Steeman was shocked, but rather than resting on his laurels, he immediately took stock of all the ways this updated street scene still lacks what he really wanted. The bike path was small, like very small, only two-studs wide, barely enough space for a truck. The subject also depicted a pickup truck parked in the middle of the bike lane. Nevertheless, he downplayed it as a ‘small victory’ and jumped back to work to advance his idea for a broader, more enjoyable bike path.

He generated a new version of his idea using the new road plates as a base. He also added some bike racks, a bike with a child seat, and the main, large, wide, blue bike lanes. He chooses blue as the color, knowing that it is the color used in Billund and in Denmark, where Lego is based. In his native Holland, bike lanes are painted red to prevent people from mistaking the water in the canals.

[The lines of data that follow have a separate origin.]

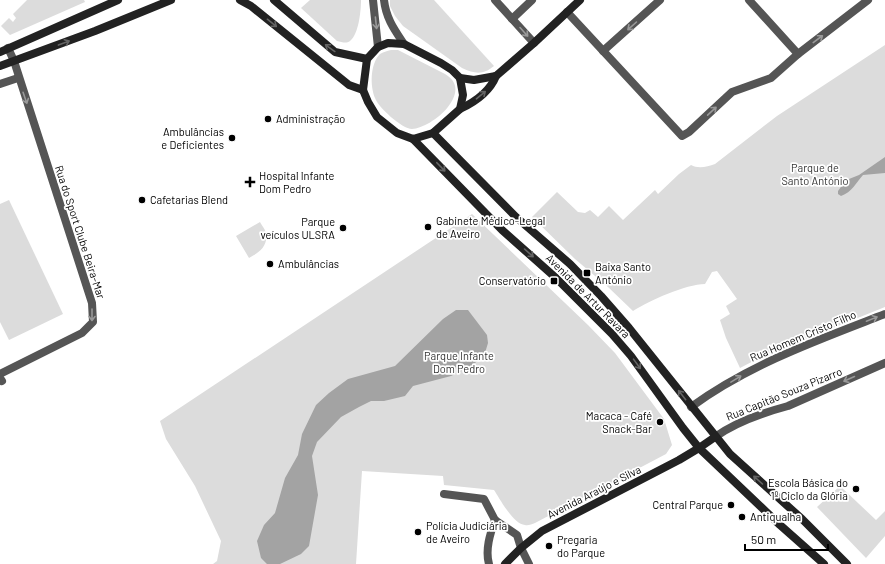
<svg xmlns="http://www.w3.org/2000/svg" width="885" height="564" font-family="Barlow,sans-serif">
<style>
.green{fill:#dcdcdc}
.water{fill:#a3a3a3}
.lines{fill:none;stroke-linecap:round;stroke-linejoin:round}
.street{stroke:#555;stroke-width:8}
.secondary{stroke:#222;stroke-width:8}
.oneway{stroke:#646464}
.oneway2{stroke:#999}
.poi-dot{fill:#000;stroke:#fff;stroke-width:1.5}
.labels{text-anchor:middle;stroke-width:3.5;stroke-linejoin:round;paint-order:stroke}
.poi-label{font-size:11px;fill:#000;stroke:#fff;text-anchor:start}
.park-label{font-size:11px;fill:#333;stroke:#fff}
.street-label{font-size:11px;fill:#000;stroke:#fff}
</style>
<rect width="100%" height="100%" fill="#fff"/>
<g class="green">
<polygon points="27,0 84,0 85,2 10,35 1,26 9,18 13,22 16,18 13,14"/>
<path d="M310 0H361C361 10 359 34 350 41 346 44 342 42 337 41L301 8Z"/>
<path d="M390 0H434L494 66C483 75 475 74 462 68L403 26 395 16 390 6Z"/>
<path d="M885 45V307L763 356 740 368 726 338 720 320 730 314 726 306 737 299 717 271 712 272 705 284C686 284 649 301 633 311L608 287 575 259 532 217 557 192 578 212 585 213 590 210 598 217 609 206 623 220 655 190 658 194 679 174 691 165C698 169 707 167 715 164L777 116Z"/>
<path d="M391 50H398L445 74C475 91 433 128 412 129 402 129 378 107 375 98 370 86 370 64 380 54 383 52 387 51 391 50Z"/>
<polygon points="9,200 63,314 9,340 0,322 0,204"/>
<path d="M472 214 588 325 615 353 664 419 672 445 666 454 535 523C532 524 528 526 525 525 513 524 500 499 494 490L444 485 443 476 362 471 356 564H213L217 561 221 541 195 486 166 439 160 421Z"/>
<path d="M260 222C262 226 266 230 266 234 268 247 258 253 249 258L236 236Z"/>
<polygon points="840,486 876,520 885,511 885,536 866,558 817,507"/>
</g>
<g class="water">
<path d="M885 157V173L863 175C856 183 852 192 841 196L838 194V191L843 184 849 179 859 175Z"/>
<polygon points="456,310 468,310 487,335 488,343 485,353 472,366 451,376 413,386 405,396 384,401 371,401 359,407 341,417 317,442 312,456 318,495 309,546 301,554 280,564 267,564 261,558 257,541 264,525 275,513 285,478 298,455 302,434 316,405 329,393 348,379 395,366 443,319"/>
</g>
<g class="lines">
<g class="street">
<polyline points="373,0 378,47"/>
<path d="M384 0C386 18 394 29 404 44"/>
<polyline points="495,0 534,43"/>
<polyline points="749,0 798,54"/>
<polyline points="567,12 682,136 689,132 732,92 771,78 798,54 868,0"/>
<polyline points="512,19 532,0"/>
<polyline points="603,51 660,0"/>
<polyline points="0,84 18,78"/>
<polyline points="0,374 82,333 93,322 92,303 14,61 8,48"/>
<polyline points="0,378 2,381"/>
<path d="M691 407C750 364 818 340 885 314"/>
<path d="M715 437C736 422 762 413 788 406L885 363"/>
<polyline points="444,494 484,499 495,520 517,535 521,548 529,564"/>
<path d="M489 564C485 550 490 534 495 520"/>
</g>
<g class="secondary">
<polyline points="240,0 251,6 349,85 363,90"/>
<polyline points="274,0 335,52 367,59"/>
<polygon points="388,43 404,44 441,63 452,70 460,78 463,95 460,109 433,133 413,139 397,133 377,117 368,102 363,90 367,59 378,47"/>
<polyline points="0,52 118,0"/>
<polyline points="0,66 95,31 171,0"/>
<polyline points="460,78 474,80 496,76 534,43 580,0"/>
<path d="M460 109C475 102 490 91 496 76"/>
<polyline points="433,133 516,217 570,264 601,296 629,328 730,454 802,519 847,564"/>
<polyline points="413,139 502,230 556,278 612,334 631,356 683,428 699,448 780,525 824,564"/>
<polyline points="505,564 521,548 542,531 679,460 699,448 715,437"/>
</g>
</g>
<defs><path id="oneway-shaft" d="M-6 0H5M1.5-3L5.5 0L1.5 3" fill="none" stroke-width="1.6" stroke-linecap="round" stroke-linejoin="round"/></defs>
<g class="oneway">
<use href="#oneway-shaft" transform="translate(272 23) rotate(39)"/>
<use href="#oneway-shaft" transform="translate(64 43) rotate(-20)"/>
<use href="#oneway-shaft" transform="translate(330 48) rotate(-144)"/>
<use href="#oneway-shaft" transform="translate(481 95) rotate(-40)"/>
<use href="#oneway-shaft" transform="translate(441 167) rotate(46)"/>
<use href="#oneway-shaft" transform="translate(529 253) rotate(42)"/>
<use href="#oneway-shaft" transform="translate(637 364) rotate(54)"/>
<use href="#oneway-shaft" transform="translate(682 395) rotate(-128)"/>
<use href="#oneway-shaft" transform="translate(758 480) rotate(-138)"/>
</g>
<g class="oneway2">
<use href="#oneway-shaft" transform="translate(376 23) rotate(84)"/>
<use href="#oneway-shaft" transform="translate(632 26) rotate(138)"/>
<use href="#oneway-shaft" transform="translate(524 32) rotate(48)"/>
<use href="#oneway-shaft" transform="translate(818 39) rotate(-37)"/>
<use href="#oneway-shaft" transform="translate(25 98) rotate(71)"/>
<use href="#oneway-shaft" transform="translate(712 111) rotate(-43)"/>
<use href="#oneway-shaft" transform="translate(92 315) rotate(90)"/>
<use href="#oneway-shaft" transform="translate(872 319) rotate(-22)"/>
<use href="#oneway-shaft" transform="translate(736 379) rotate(-31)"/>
<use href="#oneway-shaft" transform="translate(849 379) rotate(156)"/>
</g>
<g class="poi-dot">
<circle cx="268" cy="119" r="4"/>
<circle cx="232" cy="138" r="4"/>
<path d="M248 176h4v4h4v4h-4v4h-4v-4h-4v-4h4z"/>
<circle cx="142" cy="200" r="4"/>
<circle cx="428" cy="227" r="4"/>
<circle cx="343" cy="228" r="4"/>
<circle cx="270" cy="264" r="4"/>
<rect x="583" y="269" width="8" height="8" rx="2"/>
<rect x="550" y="277" width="8" height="8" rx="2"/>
<circle cx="660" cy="422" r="4"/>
<circle cx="856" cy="489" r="4"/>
<circle cx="731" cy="505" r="4"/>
<circle cx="742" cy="517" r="4"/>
<circle cx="418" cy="532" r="4"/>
<circle cx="549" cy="546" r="4"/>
</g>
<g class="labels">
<g class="poi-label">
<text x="276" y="123">Administração</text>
<text x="224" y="136" text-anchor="end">Ambulâncias<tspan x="224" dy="13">e Deficientes</tspan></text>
<text x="259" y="180">Hospital Infante<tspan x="259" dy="13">Dom Pedro</tspan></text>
<text x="150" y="204">Cafetarias Blend</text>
<text x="436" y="225">Gabinete Médico-Legal<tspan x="436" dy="13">de Aveiro</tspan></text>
<text x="335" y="226" text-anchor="end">Parque<tspan x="335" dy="13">veículos ULSRA</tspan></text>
<text x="278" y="268">Ambulâncias</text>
<text x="595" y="271">Baixa Santo<tspan x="595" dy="13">António</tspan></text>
<text x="546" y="285" text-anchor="end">Conservatório</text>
<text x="652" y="420" text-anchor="end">Macaca - Café<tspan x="652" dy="13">Snack-Bar</tspan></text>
<text x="848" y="487" text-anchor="end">Escola Básica do<tspan x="848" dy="13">1º Ciclo da Glória</tspan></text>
<text x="723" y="509" text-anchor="end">Central Parque</text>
<text x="750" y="521">Antiqualha</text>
<text x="426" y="530">Polícia Judiciária<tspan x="426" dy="13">de Aveiro</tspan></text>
<text x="557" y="544">Pregaria<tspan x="557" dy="13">do Parque</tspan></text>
</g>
<g class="park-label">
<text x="815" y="172">Parque de<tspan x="815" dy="13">Santo António</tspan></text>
<text x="459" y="360">Parque Infante<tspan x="459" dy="13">Dom Pedro</tspan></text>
</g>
<g class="street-label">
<text transform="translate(80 232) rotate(72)" y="4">Rua do Sport Clube Beira-Mar</text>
<text transform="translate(588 296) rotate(45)" y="4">Avenida de Artur Ravara</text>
<text transform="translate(803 336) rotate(-23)" y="4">Rua Homem Cristo Filho</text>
<text transform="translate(784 394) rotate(-22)" y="4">Rua Capitão Souza Pizarro</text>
<text transform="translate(594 492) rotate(-27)" y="4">Avenida Araújo e Silva</text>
</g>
</g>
<path d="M745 544v6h83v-6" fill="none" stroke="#000000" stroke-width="2"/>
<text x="751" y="544" font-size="12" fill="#000000" stroke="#ffffff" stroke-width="3" paint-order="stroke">50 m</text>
</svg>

Reluctantly, Steeman uploaded his new version to Lego’s Ideas website in anticipation of another rejection. But instead he got another big shock. “To my surprise, the idea was accepted within a day,” he said. It was published on the Lego website and now Steeman can try to recruit enough support to make it a real set.

Lego gave him 60 days to get 100 fans; he did it within 4 hours. Now he has a little over a year to get 10,000 fans. The odds are against him – remember, only 33 ideas were ever accepted – but he is confident it can be done. And if he does not, he knows that the seeds have already been planted by Lego designers. A thin blue bike lane could eventually grow into something much bigger and safer from the smiling residents of Legoland. Anything is possible.

“Ultimately, I just want a global generation to grow up with a sustainable, healthy and above all safe alternative to the car – centered world we live in,” Steeman said. “And there’s really no bigger city on earth to start that revolution with than Lego City.”

He added: “So Lego was probably a little bit right when they said it was a political statement.”